Re: [PATCH v3 1/2] seccomp: passthrough uretprobe systemcall without filtering
From: Kees Cook
Date: Thu Feb 06 2025 - 16:21:04 EST
On Sun, Feb 02, 2025 at 08:29:20AM -0800, Eyal Birger wrote:
> When attaching uretprobes to processes running inside docker, the attached
> process is segfaulted when encountering the retprobe.
>
> The reason is that now that uretprobe is a system call the default seccomp
> filters in docker block it as they only allow a specific set of known
> syscalls. This is true for other userspace applications which use seccomp
> to control their syscall surface.
>
> Since uretprobe is a "kernel implementation detail" system call which is
> not used by userspace application code directly, it is impractical and
> there's very little point in forcing all userspace applications to
> explicitly allow it in order to avoid crashing tracked processes.
>
> Pass this systemcall through seccomp without depending on configuration.
>
> Note: uretprobe isn't supported in i386 and __NR_ia32_rt_tgsigqueueinfo
> uses the same number as __NR_uretprobe so the syscall isn't forced in the
> compat bitmap.
>
> Fixes: ff474a78cef5 ("uprobe: Add uretprobe syscall to speed up return probe")

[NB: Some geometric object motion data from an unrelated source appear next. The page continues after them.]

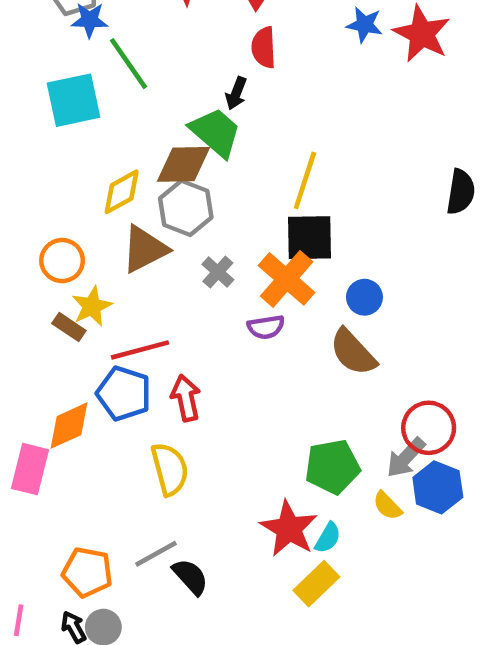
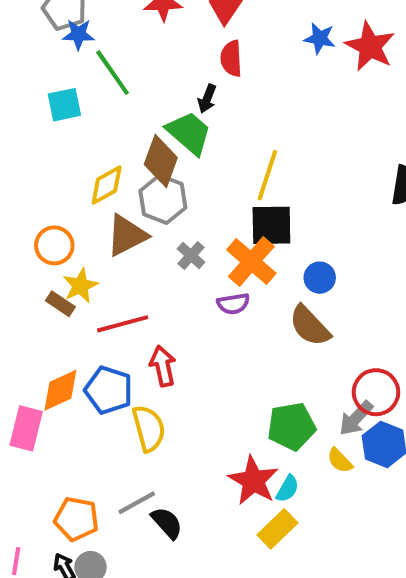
cyan square: (74, 100) -> (64, 105), size x0.7
brown diamond: (183, 164) -> (161, 161), turned -69
blue pentagon: (124, 393) -> (109, 390), moved

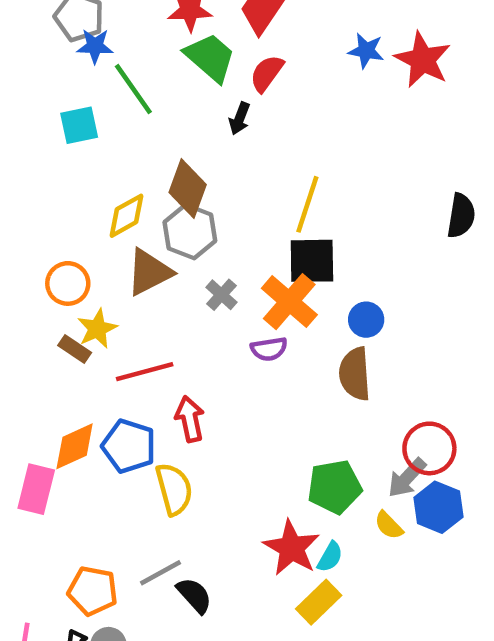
red semicircle: (231, 58) -> (267, 73), turned 39
green trapezoid: (189, 133) -> (210, 57), moved
brown semicircle: (310, 326) -> (355, 374), turned 39

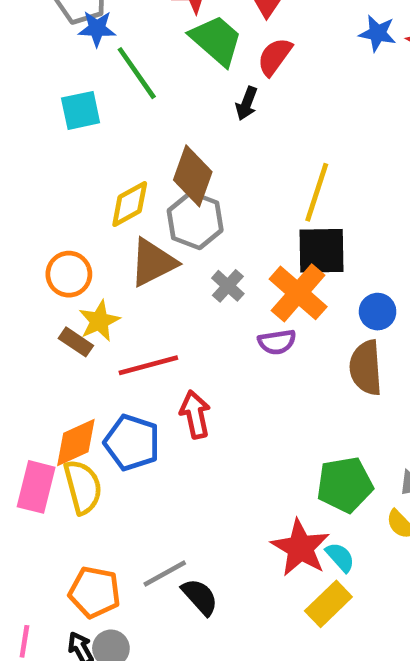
yellow semicircle: (174, 489) -> (83, 487), moved
cyan semicircle: (330, 557) -> (340, 557), turned -72

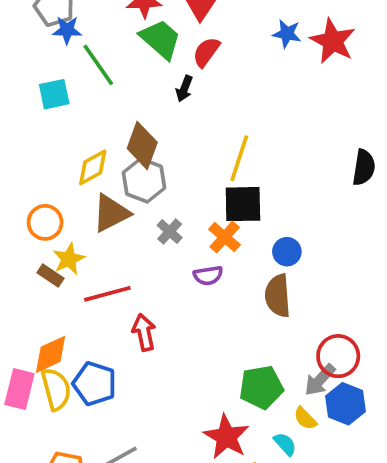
orange cross: (298, 293) -> (225, 237), size x0.7
blue pentagon: (132, 443) -> (95, 384), moved
cyan semicircle: (340, 557) -> (285, 444), moved

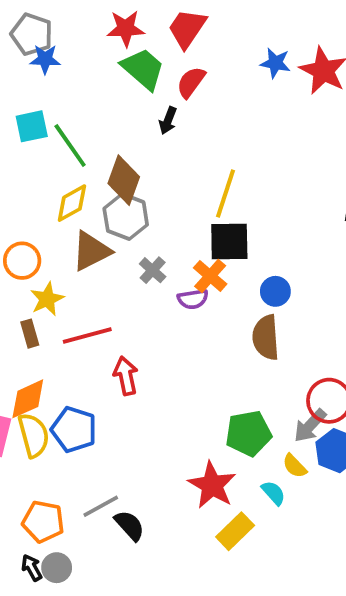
green line: (98, 65) -> (70, 146), moved
brown rectangle: (51, 276) -> (30, 334), moved, turned 40
purple semicircle: (208, 276) -> (193, 299), moved

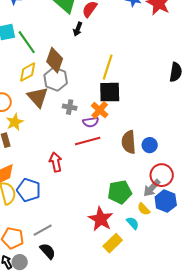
brown triangle: (91, 251) -> (38, 97), turned -45
gray cross: (153, 270) -> (70, 107), turned -32
blue circle: (275, 291) -> (150, 145), moved
red line: (87, 335) -> (88, 141), moved
black semicircle: (130, 525) -> (48, 251), moved

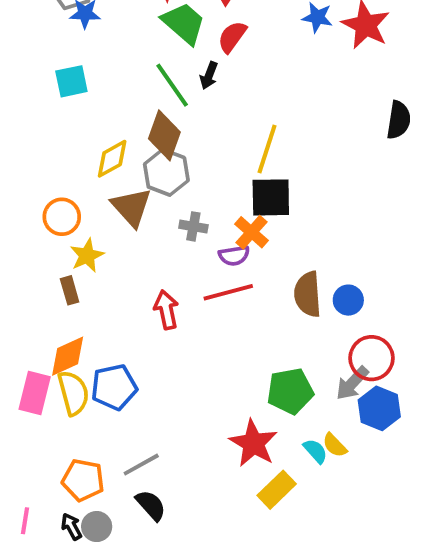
green line: (27, 42) -> (172, 85), moved
black semicircle: (176, 72) -> (399, 120), moved
red arrow: (56, 162) -> (166, 310), moved
blue pentagon: (29, 190) -> (114, 387), turned -30
yellow semicircle: (144, 209) -> (335, 445), moved

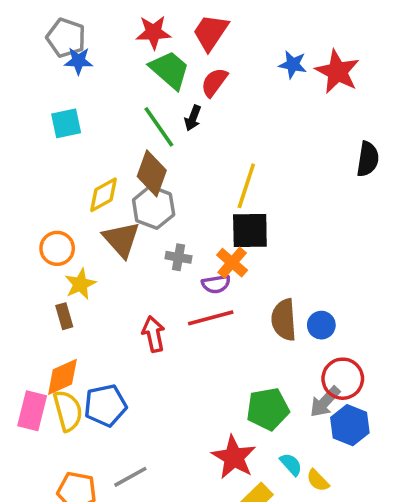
yellow semicircle: (335, 445) -> (318, 480), moved

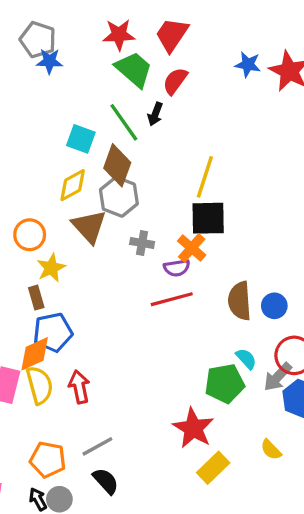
cyan square: (66, 123) -> (81, 139), moved, turned 32
red arrow: (154, 334) -> (79, 387), moved
blue pentagon: (105, 405) -> (53, 332), moved
cyan semicircle: (291, 464) -> (246, 359), moved

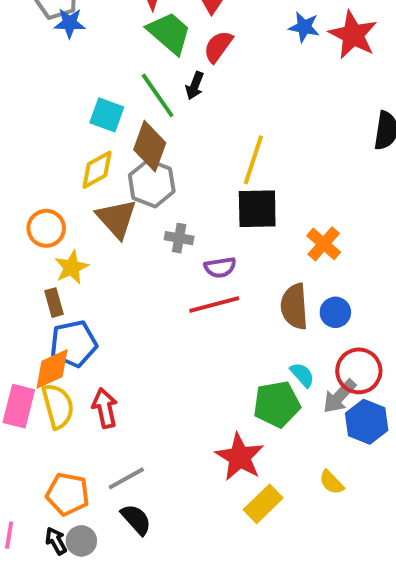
orange cross: (192, 248) -> (324, 244), moved

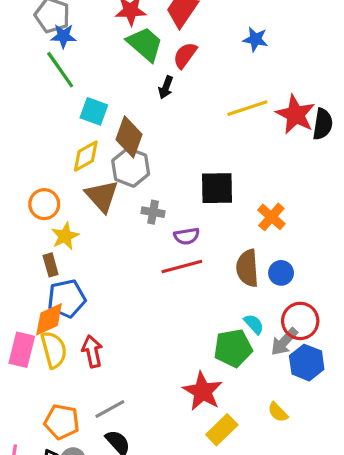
red star: (353, 35) -> (295, 115), moved
green line: (158, 95) -> (60, 70), moved
yellow line: (253, 160) -> (247, 108), moved, turned 54

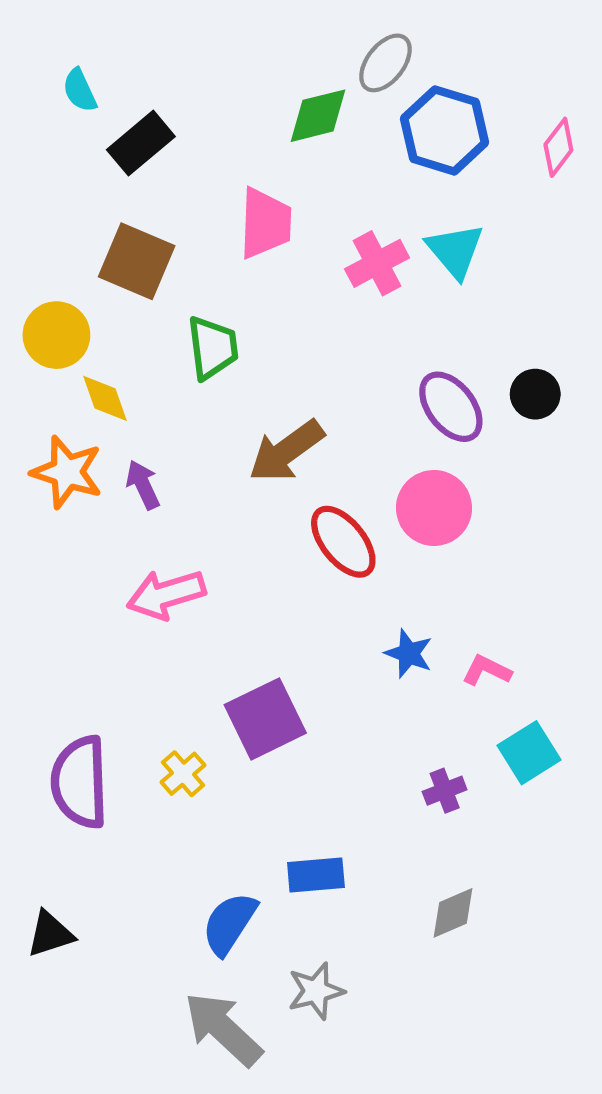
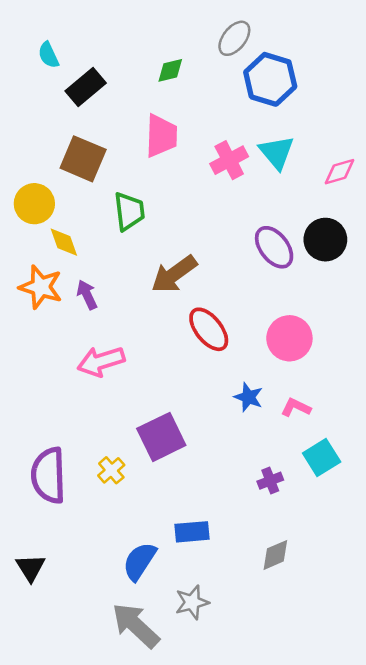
green diamond: (318, 116) -> (170, 70), moved, size x0.7
pink diamond: (558, 147) -> (339, 172), moved, turned 36
black circle: (535, 394) -> (325, 240), size x1.4
pink circle: (434, 508) -> (289, 338), moved
black triangle: (50, 934) -> (31, 568), turned -44

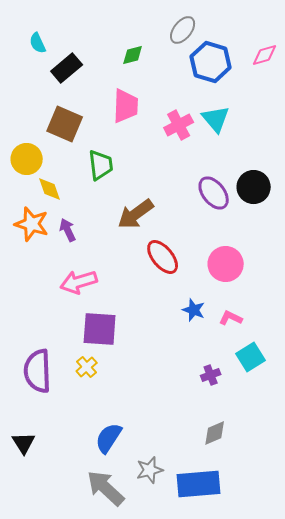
pink diamond: (339, 172) -> (265, 55), moved
purple square: (161, 437) -> (100, 329), moved, turned 30
blue rectangle: (192, 532) -> (199, 484), moved, size x1.6

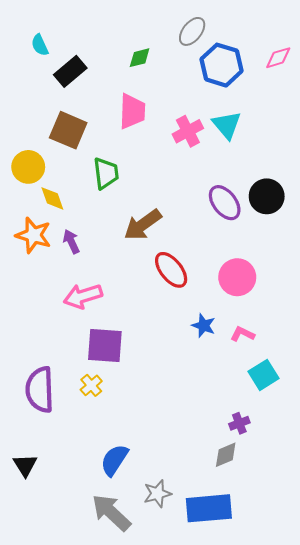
purple cross: (211, 375) -> (239, 423), moved

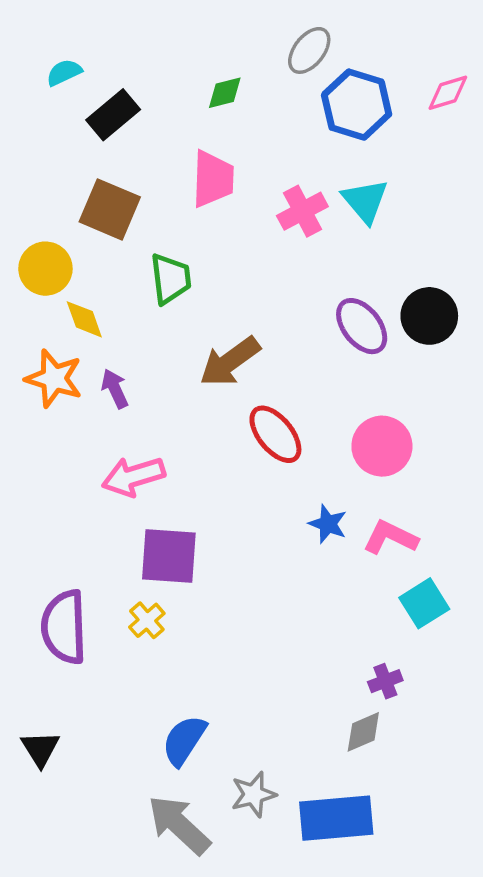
cyan semicircle: (40, 45) -> (64, 72), turned 90
pink L-shape: (242, 334) -> (390, 537), size x1.4

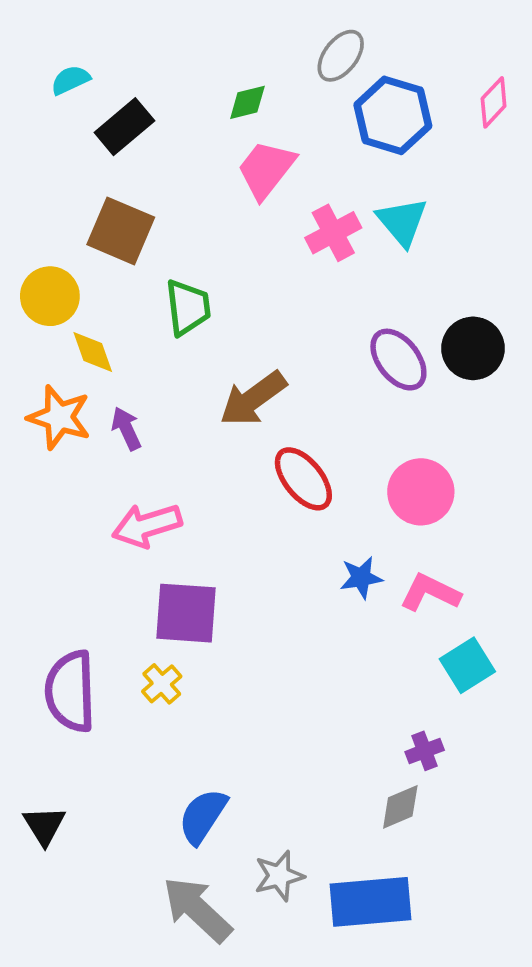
pink diamond: (448, 93) -> (494, 102), turned -30
pink trapezoid: (213, 179) -> (266, 169), moved, turned -144
blue star: (328, 524) -> (361, 578), turned -30

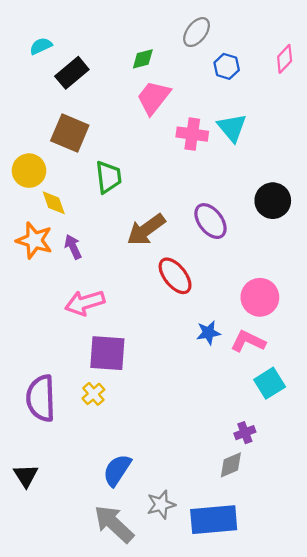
blue hexagon: (393, 115) -> (227, 66), size x0.6
pink cross: (333, 233) -> (192, 134), turned 36
purple ellipse: (398, 360) -> (210, 221), moved
pink circle: (421, 492) -> (260, 297), moved

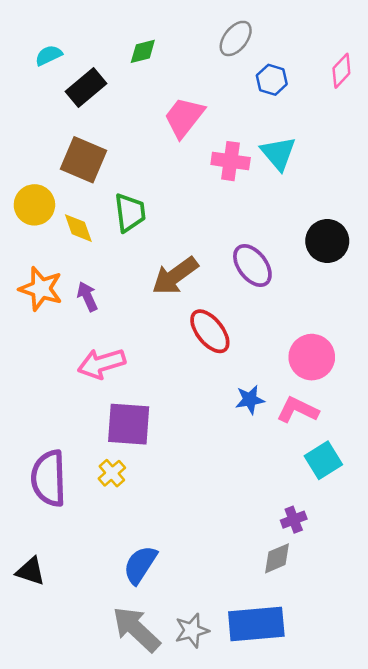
green diamond: (143, 59) -> (143, 51), moved
yellow diamond: (54, 203) -> (78, 228), moved
black triangle: (26, 476) -> (31, 571), turned -40
gray star: (161, 505) -> (192, 631), moved

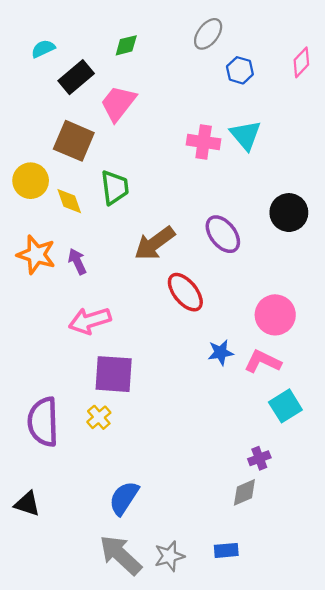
pink trapezoid: (184, 117) -> (118, 103), moved
blue rectangle: (256, 624) -> (226, 550), size x0.5

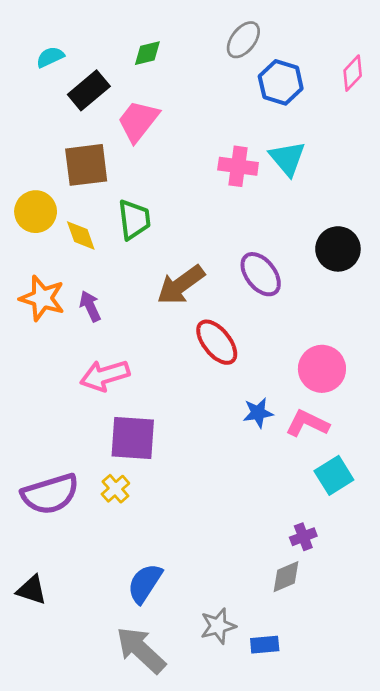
blue hexagon: (240, 70) -> (281, 82), size x1.4
brown square: (74, 141) -> (86, 165), turned -30
purple semicircle: (43, 422) -> (50, 494), turned -105
gray star: (169, 556) -> (218, 626), moved

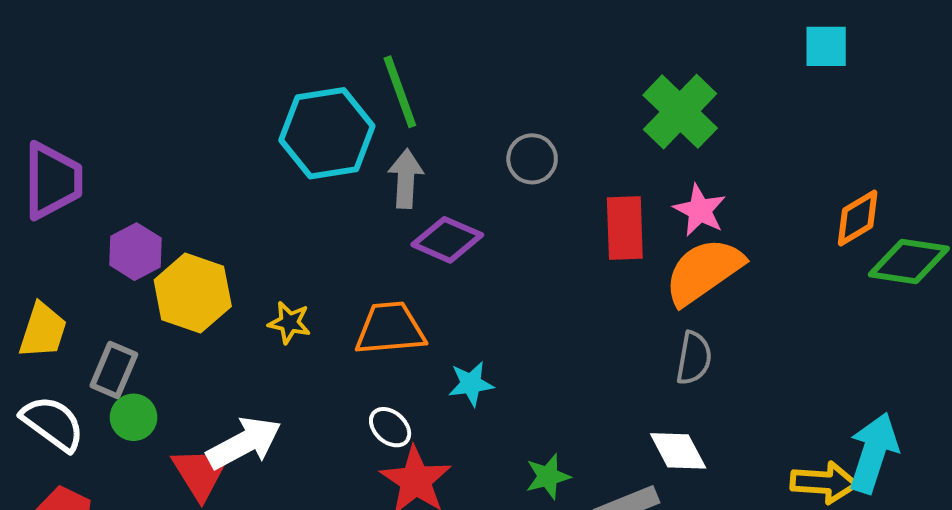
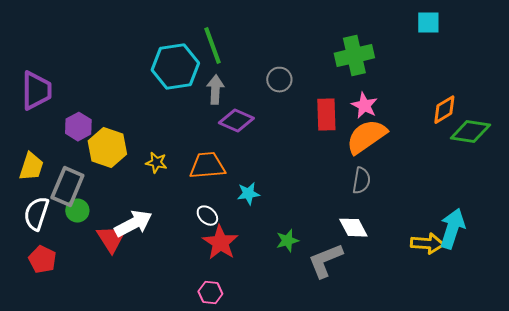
green cross: (680, 112) -> (354, 56), turned 33
gray rectangle: (114, 370) -> (67, 187), size x1.4
white semicircle: (53, 423) -> (36, 214), turned -108

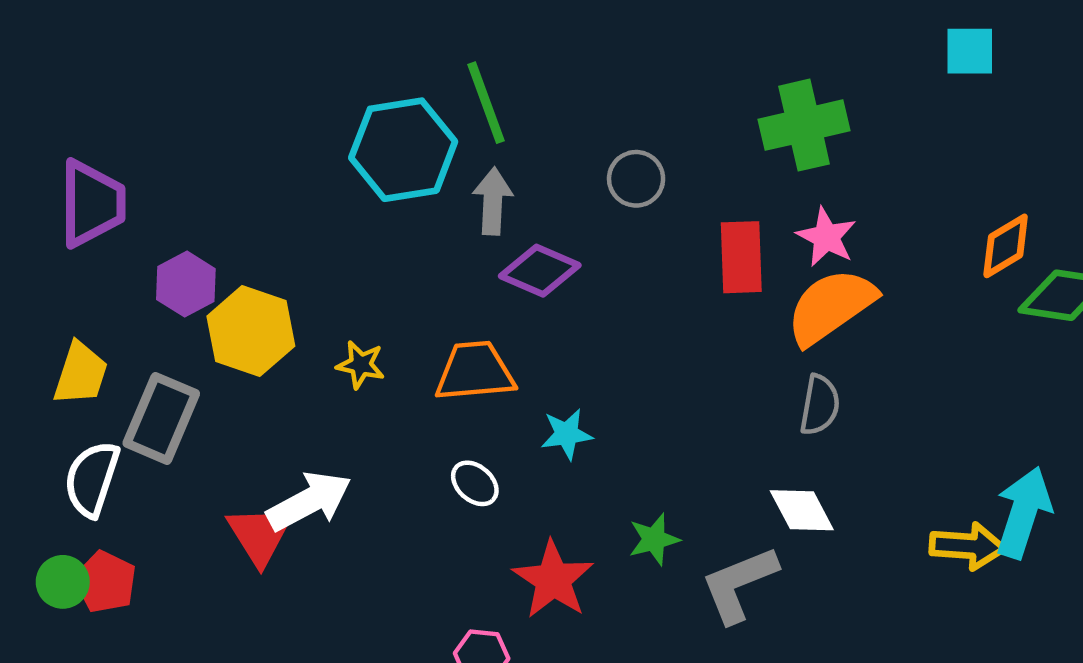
green circle: (77, 211) -> (63, 582), moved
red star: (220, 243) -> (553, 580), moved

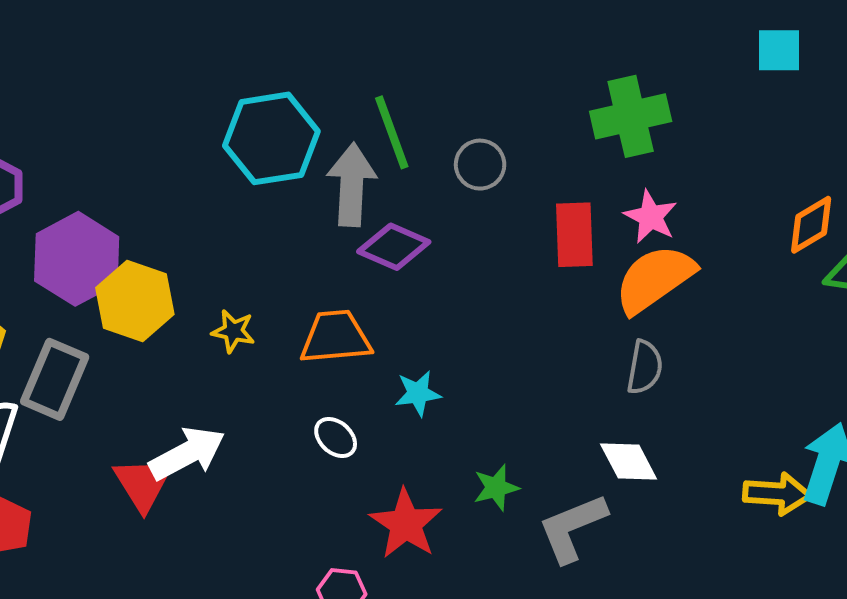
green line: (486, 103) -> (392, 132), moved
gray arrow: (493, 201) -> (352, 185), size x1.4
purple hexagon: (186, 284) -> (77, 259), size x1.6

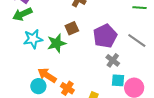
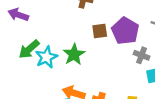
green arrow: (22, 14) -> (29, 49), moved
brown square: (72, 28) -> (100, 31), moved, turned 32

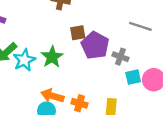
purple pentagon: (125, 31) -> (95, 45), moved

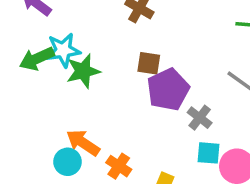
green star: (52, 57) -> (83, 71), moved
cyan star: (24, 60) -> (63, 50), moved

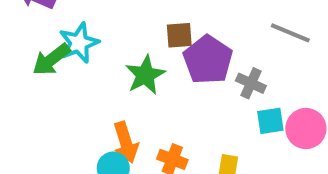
green star: (83, 71) -> (145, 75), moved
orange arrow: (83, 143) -> (126, 142), turned -128

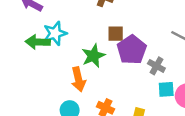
green arrow: (51, 59) -> (38, 42), turned 35
orange arrow: (126, 142) -> (78, 79), moved

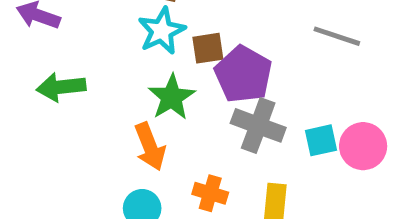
cyan star: (55, 33) -> (162, 31), moved
gray cross: (156, 66) -> (258, 125), moved, size x1.5

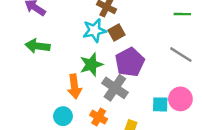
brown square: (208, 48) -> (116, 32), moved, turned -35
gray cross: (258, 125) -> (115, 88), moved
pink circle: (363, 146) -> (180, 99), moved

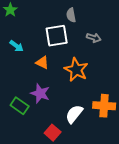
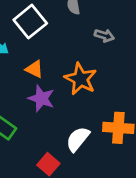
white square: (57, 36) -> (30, 22), moved, turned -30
purple star: (40, 93) -> (41, 98), moved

> Reported-by: Rafael Buchbinder <rafi@xxxxxx>
> Link: https://lore.kernel.org/lkml/CAHsH6Gs3Eh8DFU0wq58c_LF8A4_+o6z456J7BidmcVY2AqOnHQ@xxxxxxxxxxxxxx/
> Link: https://lore.kernel.org/lkml/20250121182939.33d05470@xxxxxxxxxxxxxxxxxx/T/#me2676c378eff2d6a33f3054fed4a5f3afa64e65b
> Link: https://lore.kernel.org/lkml/20250128145806.1849977-1-eyal.birger@xxxxxxxxx/
> Cc: stable@xxxxxxxxxxxxxxx
> Signed-off-by: Eyal Birger <eyal.birger@xxxxxxxxx>
> ---
> v3: no change - deferring 32bit compat handling as there aren't plans to
> support this syscall in compat mode.
> v2: use action_cache bitmap and mode1 array to check the syscall
> ---
> kernel/seccomp.c | 24 +++++++++++++++++++++---
> 1 file changed, 21 insertions(+), 3 deletions(-)
>
> diff --git a/kernel/seccomp.c b/kernel/seccomp.c
> index f59381c4a2ff..09b6f8e6db51 100644
> --- a/kernel/seccomp.c
> +++ b/kernel/seccomp.c
> @@ -734,13 +734,13 @@ seccomp_prepare_user_filter(const char __user *user_filter)
>
> #ifdef SECCOMP_ARCH_NATIVE
> /**
> - * seccomp_is_const_allow - check if filter is constant allow with given data
> + * seccomp_is_filter_const_allow - check if filter is constant allow with given data
> * @fprog: The BPF programs
> * @sd: The seccomp data to check against, only syscall number and arch
> * number are considered constant.
> */
> -static bool seccomp_is_const_allow(struct sock_fprog_kern *fprog,
> - struct seccomp_data *sd)
> +static bool seccomp_is_filter_const_allow(struct sock_fprog_kern *fprog,
> + struct seccomp_data *sd)
> {
> unsigned int reg_value = 0;
> unsigned int pc;
> @@ -812,6 +812,21 @@ static bool seccomp_is_const_allow(struct sock_fprog_kern *fprog,
> return false;
> }
>
> +static bool seccomp_is_const_allow(struct sock_fprog_kern *fprog,
> + struct seccomp_data *sd)
> +{
> +#ifdef __NR_uretprobe
> + if (sd->nr == __NR_uretprobe
> +#ifdef SECCOMP_ARCH_COMPAT
> + && sd->arch != SECCOMP_ARCH_COMPAT
> +#endif
> + )
> + return true;
> +#endif
> +
> + return seccomp_is_filter_const_allow(fprog, sd);
> +}
> +
> static void seccomp_cache_prepare_bitmap(struct seccomp_filter *sfilter,
> void *bitmap, const void *bitmap_prev,
> size_t bitmap_size, int arch)
I minimized the above to:
@@ -749,6 +749,15 @@ static bool seccomp_is_const_allow(struct sock_fprog_kern *fprog,
if (WARN_ON_ONCE(!fprog))
return false;
+ /* Our single exception to filtering. */
+#ifdef __NR_uretprobe
+#ifdef SECCOMP_ARCH_COMPAT
+ if (sd->arch == SECCOMP_ARCH_NATIVE)
+#endif
+ if (sd->nr == __NR_uretprobe)
+ return true;
+#endif
+
for (pc = 0; pc < fprog->len; pc++) {
struct sock_filter *insn = &fprog->filter[pc];
u16 code = insn->code;
> @@ -1023,6 +1038,9 @@ static inline void seccomp_log(unsigned long syscall, long signr, u32 action,
> */
> static const int mode1_syscalls[] = {
> __NR_seccomp_read, __NR_seccomp_write, __NR_seccomp_exit, __NR_seccomp_sigreturn,
> +#ifdef __NR_uretprobe
> + __NR_uretprobe,
> +#endif
> -1, /* negative terminated */
> };
>
> --
> 2.43.0
>
-Kees
--
Kees Cook